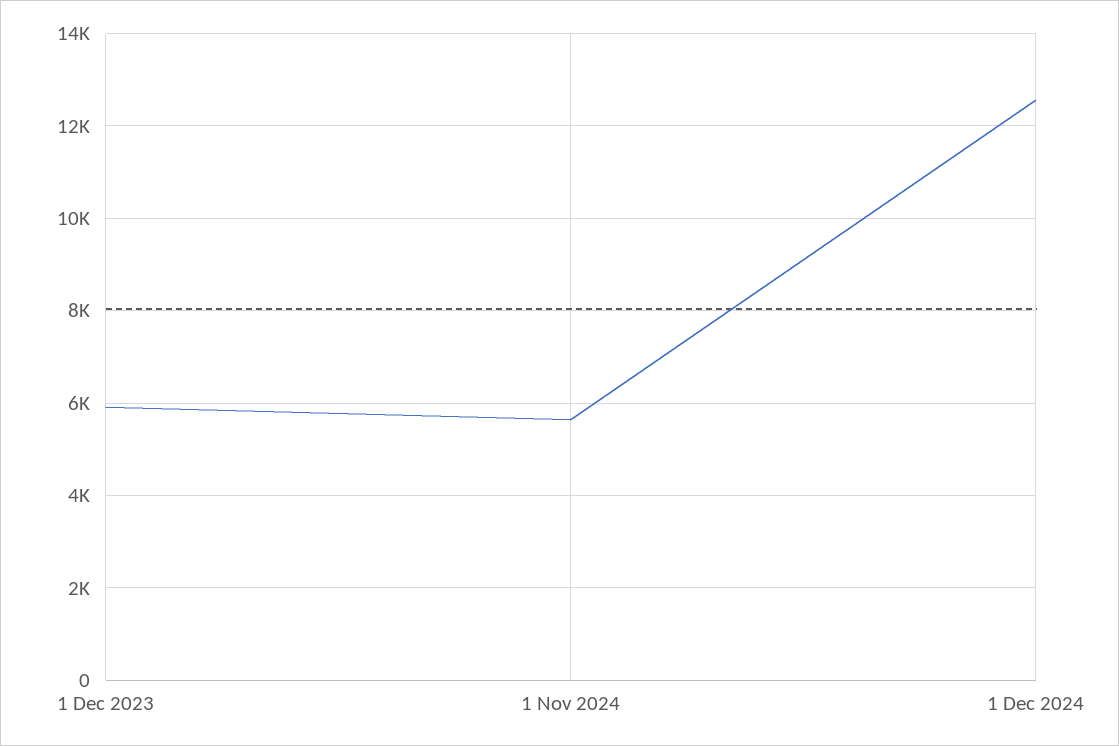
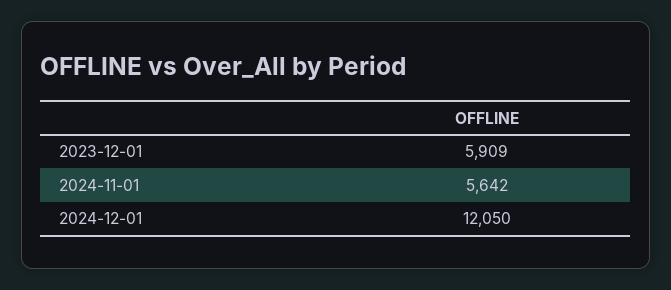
  {
    "1 Dec 2023": 5909,
    "1 Nov 2024": 5642,
-   "1 Dec 2024": 12600
+   "1 Dec 2024": 12050
  }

------------------------------------------------------------------------

## WORK TASK
Return every entry of the data above verbatim, with no images included.

## RESULT FOR THIS TASK
  {
    "1 Dec 2023": 5909,
    "1 Nov 2024": 5642,
-   "1 Dec 2024": 12600
+   "1 Dec 2024": 12050
  }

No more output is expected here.